Daddy issues have been a favorite subject for many flicks in the cinema industry. Marvel Studio’s latest film, “Shang-Chi and the Legend of the Ten Rings,” is no different.

Wenwu (Tony Leung), the father of the movie’s hero Shang-Chi, is around 1,000 years old and used to be a dreaded conqueror before falling in love with Shang-Chi’s mother, Jian-Li, who awakens the good in him.

But ever since her violent death, Wenwu has been out to avenge her, training his young son to become a professional killer. But Shang-Chi, played by Chinese-Canadian actor Simu Liu, tries to find his own path and leaves China to live in San Francisco, where he works in a car park with his best friend Katy (Awkwafina).

But Shang-Chi can’t escape his father: One day, he is attacked on a bus by his henchmen and – in a spectacular action scene – shows his true abilities.

When Shang-Chi tries to warn his estranged sister in Macao, they are surprised by Wenwu and his forces.

To their surprise, the reunion goes peacefully – until the father reveals his ultimate plan. He believes that Jian-Li is still alive and being kept in her magical native village. Wenwu has found a way to get there and is planning a large-scale attack with his army. But Shang-Chi decides to prevent this.
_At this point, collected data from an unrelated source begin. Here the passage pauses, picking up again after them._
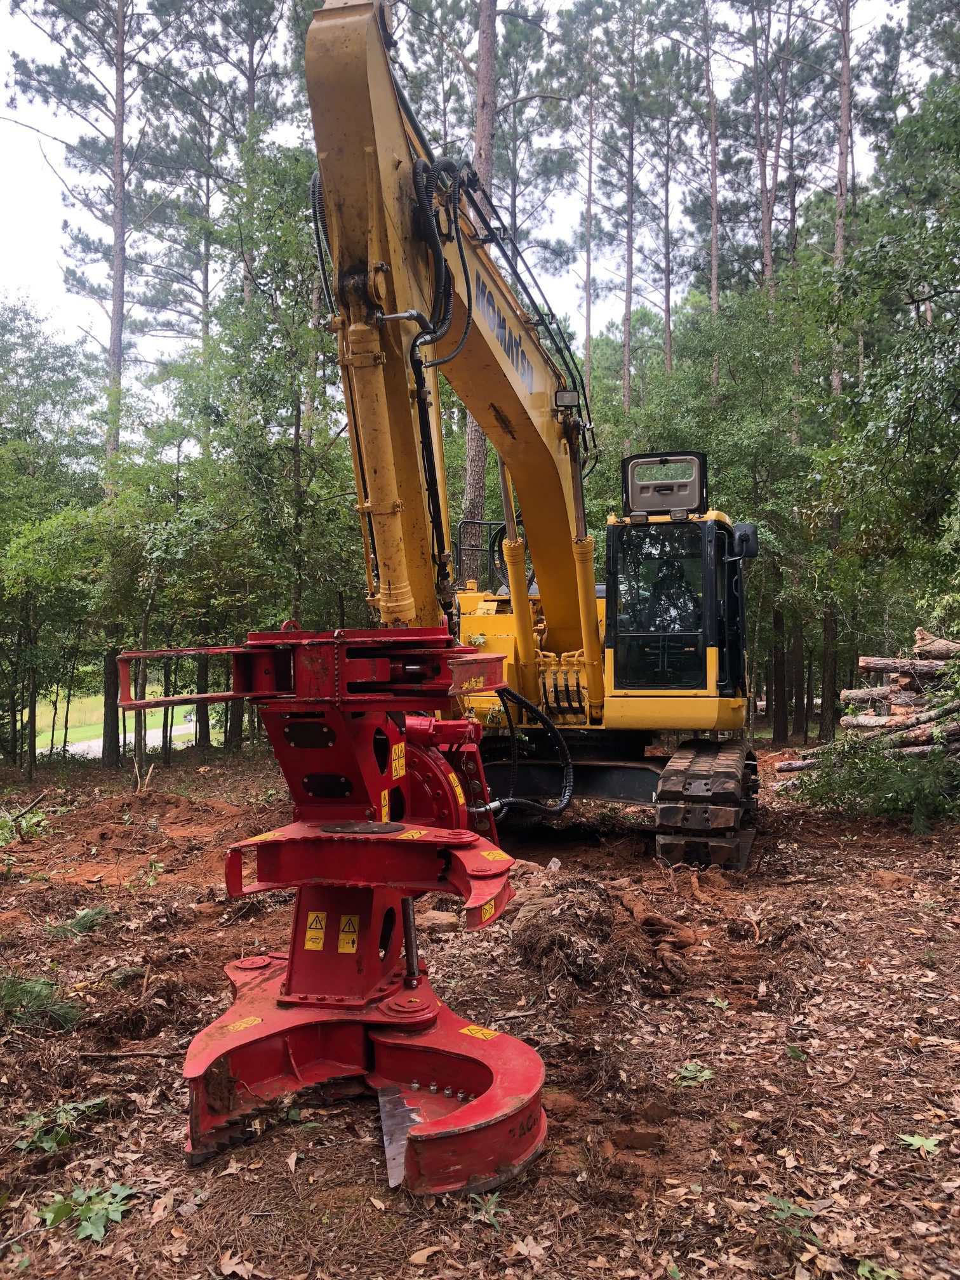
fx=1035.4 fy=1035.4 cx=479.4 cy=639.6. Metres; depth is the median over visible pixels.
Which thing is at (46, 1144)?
plant
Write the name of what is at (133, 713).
lawn
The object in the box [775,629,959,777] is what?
log pile
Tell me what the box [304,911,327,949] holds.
warning sticker
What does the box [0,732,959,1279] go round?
forest floor
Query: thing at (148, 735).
road
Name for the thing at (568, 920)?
dirt mound
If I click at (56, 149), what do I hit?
sky
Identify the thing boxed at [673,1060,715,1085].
leaves
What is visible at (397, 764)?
warning sticker
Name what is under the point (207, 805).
dirt mound
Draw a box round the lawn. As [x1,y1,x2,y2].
[29,683,194,753]
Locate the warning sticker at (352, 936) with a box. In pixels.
[336,914,359,952]
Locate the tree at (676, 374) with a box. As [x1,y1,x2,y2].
[606,279,830,739]
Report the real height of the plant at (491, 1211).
0.068 m
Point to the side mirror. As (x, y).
(742, 539)
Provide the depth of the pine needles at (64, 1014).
4.72 m
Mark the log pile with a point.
(845, 722)
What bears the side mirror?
attached to the excavator at (346, 47)
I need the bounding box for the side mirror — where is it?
[732,522,759,560]
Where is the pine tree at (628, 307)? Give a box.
[606,0,648,437]
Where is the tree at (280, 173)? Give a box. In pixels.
[211,139,357,632]
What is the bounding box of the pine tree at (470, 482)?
[459,0,498,561]
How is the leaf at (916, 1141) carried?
on the forest floor
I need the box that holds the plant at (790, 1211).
[765,1194,817,1223]
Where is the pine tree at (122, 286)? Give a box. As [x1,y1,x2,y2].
[6,0,178,765]
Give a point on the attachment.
(463, 846)
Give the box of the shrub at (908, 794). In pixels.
[782,735,959,829]
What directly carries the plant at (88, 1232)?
on the forest floor
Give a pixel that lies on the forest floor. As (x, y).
(278, 1173)
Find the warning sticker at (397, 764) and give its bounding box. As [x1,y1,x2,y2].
[390,741,406,779]
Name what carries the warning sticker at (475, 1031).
attached to the attachment
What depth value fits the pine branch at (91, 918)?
6.37 m
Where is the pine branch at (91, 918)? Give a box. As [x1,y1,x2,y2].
[50,904,110,935]
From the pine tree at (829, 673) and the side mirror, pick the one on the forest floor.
the pine tree at (829, 673)
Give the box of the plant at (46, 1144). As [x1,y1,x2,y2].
[13,1096,105,1155]
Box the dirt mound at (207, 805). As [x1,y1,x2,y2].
[35,787,258,886]
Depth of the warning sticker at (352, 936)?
3.92 m
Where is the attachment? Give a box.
[118,627,552,1195]
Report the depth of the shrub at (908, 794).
9.81 m
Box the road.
[50,716,199,758]
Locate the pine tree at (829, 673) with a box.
[818,0,857,739]
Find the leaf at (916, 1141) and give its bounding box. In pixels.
[897,1131,942,1154]
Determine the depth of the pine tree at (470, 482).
17.92 m
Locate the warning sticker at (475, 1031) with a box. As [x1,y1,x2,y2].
[459,1023,498,1040]
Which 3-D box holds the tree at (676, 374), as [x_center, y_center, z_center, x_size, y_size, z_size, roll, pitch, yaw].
[4.758,-2.348,20.088,4.949,8.913,5.099,0,0,5]
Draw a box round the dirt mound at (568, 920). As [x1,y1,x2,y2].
[512,877,695,1001]
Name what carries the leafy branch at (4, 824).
on the forest floor
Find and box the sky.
[0,0,949,377]
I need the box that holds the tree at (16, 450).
[0,300,101,771]
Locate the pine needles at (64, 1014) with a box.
[0,972,81,1031]
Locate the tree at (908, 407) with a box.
[816,79,959,700]
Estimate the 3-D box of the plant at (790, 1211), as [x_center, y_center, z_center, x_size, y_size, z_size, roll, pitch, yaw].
[0.920,1.695,3.063,0.192,0.073,0.203,0,0,5]
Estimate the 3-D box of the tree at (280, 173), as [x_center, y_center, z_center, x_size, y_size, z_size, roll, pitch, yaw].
[-2.844,-3.087,17.071,3.524,9.464,3.473,0,0,43]
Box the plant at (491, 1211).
[465,1190,506,1229]
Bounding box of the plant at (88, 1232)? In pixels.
[38,1180,135,1241]
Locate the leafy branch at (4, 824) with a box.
[0,798,49,847]

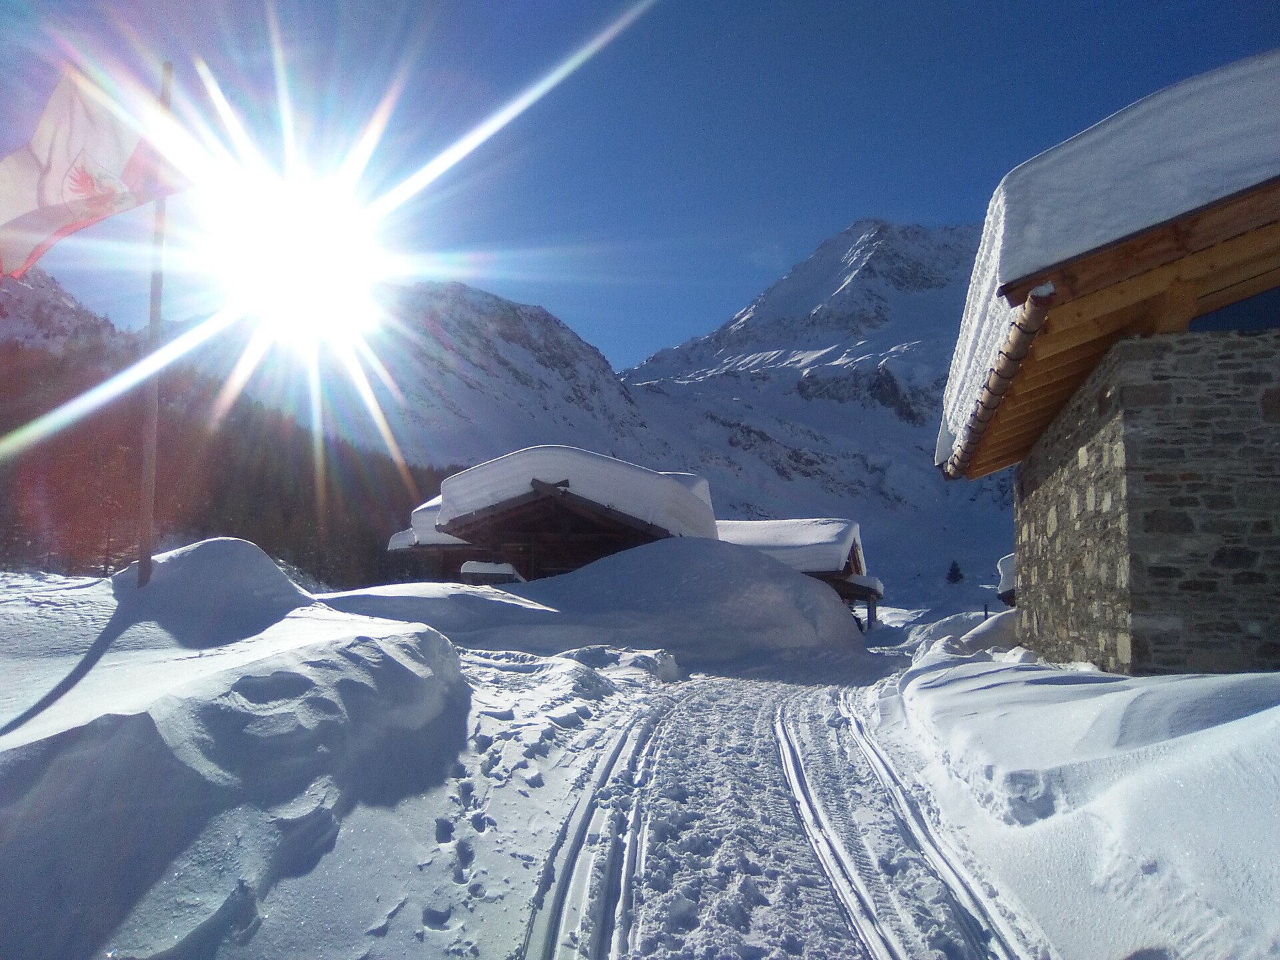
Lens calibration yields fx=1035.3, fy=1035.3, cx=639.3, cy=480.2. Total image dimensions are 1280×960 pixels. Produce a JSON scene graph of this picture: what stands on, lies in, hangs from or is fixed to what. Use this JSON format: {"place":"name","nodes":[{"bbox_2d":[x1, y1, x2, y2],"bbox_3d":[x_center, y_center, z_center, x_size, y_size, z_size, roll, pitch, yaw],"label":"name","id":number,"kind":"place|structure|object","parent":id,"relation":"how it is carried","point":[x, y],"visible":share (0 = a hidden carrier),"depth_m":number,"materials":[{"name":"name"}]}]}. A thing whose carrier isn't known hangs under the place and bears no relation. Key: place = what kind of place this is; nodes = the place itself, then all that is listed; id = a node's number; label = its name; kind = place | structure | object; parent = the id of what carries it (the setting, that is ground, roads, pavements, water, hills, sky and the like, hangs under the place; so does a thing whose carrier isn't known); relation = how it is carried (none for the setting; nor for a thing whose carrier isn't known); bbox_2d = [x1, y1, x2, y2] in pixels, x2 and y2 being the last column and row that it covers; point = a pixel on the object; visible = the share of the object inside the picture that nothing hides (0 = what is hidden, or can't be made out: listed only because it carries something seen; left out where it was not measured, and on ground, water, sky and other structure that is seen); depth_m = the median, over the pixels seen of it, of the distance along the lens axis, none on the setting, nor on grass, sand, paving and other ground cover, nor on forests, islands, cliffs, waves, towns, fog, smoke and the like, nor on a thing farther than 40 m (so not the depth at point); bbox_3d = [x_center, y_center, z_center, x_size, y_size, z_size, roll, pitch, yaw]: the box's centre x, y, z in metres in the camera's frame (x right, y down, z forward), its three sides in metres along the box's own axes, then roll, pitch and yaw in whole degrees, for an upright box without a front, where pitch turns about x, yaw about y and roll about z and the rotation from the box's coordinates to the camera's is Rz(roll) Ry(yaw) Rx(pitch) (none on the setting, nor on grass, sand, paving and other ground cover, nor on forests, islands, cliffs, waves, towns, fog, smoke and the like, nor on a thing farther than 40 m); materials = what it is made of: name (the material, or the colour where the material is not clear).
{"place":"outdoors","nodes":[
{"label":"outdoors","id":0,"kind":"place"},
{"bbox_2d":[0,264,117,352],"label":"mountain","id":1,"kind":"structure","parent":0,"point":[62,294],"materials":[{"name":"stone"}]},
{"bbox_2d":[208,165,393,343],"label":"sun","id":2,"kind":"structure","parent":0,"point":[287,251],"materials":[{"name":"white"}]},
{"bbox_2d":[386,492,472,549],"label":"snow","id":3,"kind":"structure","parent":0,"point":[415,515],"visible":0.28,"materials":[{"name":"white snow"}]},
{"bbox_2d":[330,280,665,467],"label":"mountain","id":4,"kind":"structure","parent":0,"point":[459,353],"materials":[{"name":"white snow"}]},
{"bbox_2d":[0,325,458,588],"label":"forest","id":5,"kind":"object","parent":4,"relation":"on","point":[226,455],"visible":0.46,"materials":[{"name":"green plant"}]},
{"bbox_2d":[0,0,1279,380],"label":"sky","id":6,"kind":"structure","parent":0,"point":[727,289],"materials":[{"name":"blue"}]},
{"bbox_2d":[0,558,1279,959],"label":"snow ground","id":7,"kind":"structure","parent":0,"point":[404,918],"materials":[{"name":"white snow"}]},
{"bbox_2d":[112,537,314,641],"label":"snow mound","id":8,"kind":"object","parent":7,"relation":"on","point":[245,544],"visible":0.69,"depth_m":8.40,"materials":[{"name":"white snow"}]},
{"bbox_2d":[0,558,469,959],"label":"snow bank","id":9,"kind":"structure","parent":7,"relation":"on","point":[385,655],"depth_m":4.17,"materials":[{"name":"white snow"}]},
{"bbox_2d":[135,62,174,587],"bbox_3d":[-3.679,-1.197,7.847,0.212,4.477,0.185,0,-6,3],"label":"flagpole","id":10,"kind":"object","parent":9,"relation":"in","point":[149,515],"visible":0.84,"depth_m":7.80,"materials":[{"name":"brown wood"}]},
{"bbox_2d":[0,65,189,280],"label":"flag","id":11,"kind":"object","parent":10,"relation":"attached to","point":[30,203],"visible":0.9,"depth_m":7.11,"materials":[{"name":"white fabric"}]},
{"bbox_2d":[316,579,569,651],"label":"snow mound","id":12,"kind":"object","parent":7,"relation":"on","point":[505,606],"visible":0.65,"depth_m":14.72,"materials":[{"name":"white snow"}]},
{"bbox_2d":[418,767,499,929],"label":"footprints","id":13,"kind":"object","parent":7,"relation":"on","point":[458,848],"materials":[{"name":"white snow"}]},
{"bbox_2d":[459,560,523,584],"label":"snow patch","id":14,"kind":"object","parent":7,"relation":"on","point":[497,569],"visible":0.5,"depth_m":20.83,"materials":[{"name":"white snow"}]},
{"bbox_2d":[383,448,721,585],"bbox_3d":[-1.785,2.148,24.777,8.176,5.055,8.184,0,-6,3],"label":"wooden cabin","id":15,"kind":"object","parent":7,"relation":"on","point":[595,528],"visible":0.65,"depth_m":22.01,"materials":[{"name":"brown wood"}]},
{"bbox_2d":[426,444,716,544],"label":"snow","id":16,"kind":"structure","parent":15,"relation":"on","point":[635,474],"materials":[{"name":"white snow"}]},
{"bbox_2d":[494,534,873,667],"bbox_3d":[0.601,2.309,20.141,8.343,2.392,8.543,0,-6,3],"label":"snow mound","id":17,"kind":"object","parent":7,"relation":"on","point":[783,577],"visible":0.82,"depth_m":17.91,"materials":[{"name":"white snow"}]},
{"bbox_2d":[716,517,885,630],"bbox_3d":[3.609,3.381,31.709,7.858,4.252,6.490,-2,-6,21],"label":"wooden cabin","id":18,"kind":"object","parent":7,"relation":"on","point":[875,593],"visible":0.44,"depth_m":29.45,"materials":[{"name":"brown wood"}]},
{"bbox_2d":[711,516,859,571],"label":"snow","id":19,"kind":"structure","parent":18,"relation":"on","point":[823,536],"materials":[{"name":"white snow"}]},
{"bbox_2d":[944,559,964,584],"label":"tree","id":20,"kind":"object","parent":7,"relation":"on","point":[953,574],"visible":0.93,"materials":[{"name":"plant"}]},
{"bbox_2d":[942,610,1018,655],"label":"snow mound","id":21,"kind":"object","parent":7,"relation":"on","point":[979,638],"visible":0.45,"depth_m":15.83,"materials":[{"name":"white snow"}]},
{"bbox_2d":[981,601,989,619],"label":"post","id":22,"kind":"object","parent":7,"relation":"on","point":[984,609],"visible":0.66,"depth_m":28.61,"materials":[{"name":"wood"}]},
{"bbox_2d":[888,646,1279,959],"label":"snow bank","id":23,"kind":"structure","parent":7,"relation":"on","point":[1268,713],"depth_m":4.39,"materials":[{"name":"white snow"}]},
{"bbox_2d":[527,656,1035,959],"label":"snowy path","id":24,"kind":"structure","parent":0,"point":[690,719],"materials":[{"name":"white snow"}]},
{"bbox_2d":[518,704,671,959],"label":"ski track","id":25,"kind":"structure","parent":24,"relation":"on","point":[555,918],"depth_m":4.38,"materials":[{"name":"white snow"}]},
{"bbox_2d":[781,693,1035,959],"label":"ski track","id":26,"kind":"structure","parent":24,"relation":"on","point":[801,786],"depth_m":4.62,"materials":[{"name":"white snow"}]},
{"bbox_2d":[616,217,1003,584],"label":"mountain","id":27,"kind":"structure","parent":0,"point":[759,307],"materials":[{"name":"white snow"}]},
{"bbox_2d":[995,551,1017,606],"label":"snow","id":28,"kind":"structure","parent":0,"point":[1005,569],"visible":0.21,"materials":[{"name":"white snow"}]},
{"bbox_2d":[934,52,1279,672],"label":"stone building","id":29,"kind":"structure","parent":0,"point":[1263,463],"depth_m":7.75,"materials":[{"name":"brown stone"}]},
{"bbox_2d":[944,284,1056,476],"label":"gutter","id":30,"kind":"object","parent":29,"relation":"attached to","point":[1016,343],"visible":0.61,"depth_m":8.42,"materials":[{"name":"brown"}]},
{"bbox_2d":[935,49,1279,462],"label":"roof snow","id":31,"kind":"structure","parent":29,"relation":"on","point":[1220,79],"materials":[{"name":"white snow"}]},
{"bbox_2d":[1187,286,1279,332],"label":"window","id":32,"kind":"structure","parent":29,"relation":"in","point":[1244,321],"depth_m":8.01,"materials":[{"name":"blue"}]}
]}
Meng'er Zhang (L) as Xialing, Simu Liu (M) as Shang-Chi and Awkwafin as Katy in 'Shang-Chi and the Legend of the Ten Rings.' (DPA Photo)
Meng’er Zhang (L) as Xialing, Simu Liu (M) as Shang-Chi and Awkwafin as Katy in “Shang-Chi and the Legend of the Ten Rings.” (DPA Photo)

“Shang-Chi and the Legend of the Ten Rings” is the first Marvel film with an Asian lead character, something which the film’s main actor Simu Liu had already demanded on Twitter three years ago.

The movie is a mix between action-comedy and martial arts drama. It is also full of Wuxia elements, a genre of Chinese literature depicting the adventures of martial artists in ancient China that is famous internationally for artful and extravagant fight scenes.

However, some of Shang-Chi’s battle scenes are overloaded with special effects, making them look too artificial and less impressive at times.

On the plus side, the film toys humorously with Asian cliches while countering racist stereotypes. However, in terms of representation of Asian women it perhaps falls short. Shang-Chi’s female and hilarious sidekick Kathy, played by the famous comedian Awkwafina, only has a few nondescript lines, like “Holy shit!”

You can really tell that this is the 25th Marvel Cinematic Universe (MCU) film. Many elements seem to be recycled from previous films, although it is hard to tell from which one. Director Daniel Cretton (“Just Mercy”) also spent a lot of time on flashbacks that do little to add the film’s one-dimensional characters, while also interrupting the film’s tempo.

The film’s gripping finale, starring dragons and other mythical creatures, is definitely a highlight, although slightly too reminiscent of the famous Star Wars film “The Empire Strikes Back.”

Despite its flaws, “Shang-Chi” convinces audiences with its fabulous cast, including Hong Kong star Tony Leung and Michelle Yeoh (“James Bond – Tomorrow Never Dies”), who plays the hero’s aunt.